Sorrells, who admitted taking $3 million in bribes in a scandal that destroyed the agency he once led, is facing a maximum 10 years behind bars for wire fraud.
But his pension is protected by Texas laws that allow the benefits to staying in place even if serious financial crimes have been committed, NBC 5 Investigates has learned.
That is different from other parts of the country — New York City, California, Oklahoma, Louisiana for example — where officials said pensions are stripped from school administrators who cheat taxpayers.
The Teacher Retirement System of Texas confirmed that Sorrells is a “retiree,” meaning he is already receiving his pension.
Under privacy rules, the TRS cannot release the amount Sorrells is currently receiving.
However, using the TRS pension formula, NBC 5 Investigates did the math and found that Sorrells — who made more than $200,000 a year as superintendent of Dallas County Schools — is likely eligible to receive a yearly pension of about $60,000.
The TRS confirmed that other school administrators continue to receive pensions even after committing serious crimes.
That includes Carolyn Foster, former chief financial officer for the Grand Prairie Independent School District, who was sentenced last year to three years in federal prison for embezzling $600,000 of taxpayer money.
Some of the cash was delivered to her in armored cars.
The federal judge who sentenced her made note of that and told her it was “…one of the worst cases, with the most amount of money I’ve seen, from a person in a position of trust.”
The TRS also confirmed former El Paso school superintendent Lorenzo Garcia continues to receive a pension, despite serving time in federal prison for manipulating student test scores which increased his performance bonus.
Garcia, who also steered a $450,000 contract to his girlfriend’s company, receives a pension of about $5,000 a month, court records show.
Foster declined an interview request when reached in prison by NBC 5 Investigates, and Garcia’s lawyer said his client would have nothing to say.
“They are violating every fiduciary responsibility, every moral responsibility, they have.

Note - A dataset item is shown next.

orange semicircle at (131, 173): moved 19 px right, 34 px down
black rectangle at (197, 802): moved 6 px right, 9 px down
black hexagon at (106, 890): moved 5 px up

And they should not be rewarded at the end of all of this with a pension,” said state Sen. Paul Bettencourt, a Houston Republican.
During the last legislative session, Bettencourt helped pass a law that takes pensions from teachers convicted of sexual misconduct with students.
He said the same should happen to school administrators who swindle taxpayers.
“If you steal the money of this magnitude from the state — $600,000 embezzlement or take bribes of $3 million — you (should be) on your own,” Bettencourt said.
But Dallas lawyer Robert Clark, who is representing Sorrells in a civil case involving the financial crash of Dallas County Schools, said it would take a “glacial change in our society” to take pensions away from people like his client.
Clark said Sorrells is sorry for what happened but remains entitled to his pension because he put money into it each time he received his paychecks as superintendent of DCS while taxpayers only provided matching contributions.
Taking away a pension would also punish other people more than the person who committed the crime, the lawyer said.
“Well, if somebody has a wife and children, (with) expenses, do we want as a society… do we want the people to be on welfare? Do we want them to be on the public dole?” Clark said.
But former employees at DCS told NBC 5 Investigates they were disgusted that Sorrells continued to receive a pension, even though the crime he committed cost them their jobs and cut off the pensions they had hoped for.
“Sickening,” said Tim Jones, director of projects who had worked for DCS for 20 years.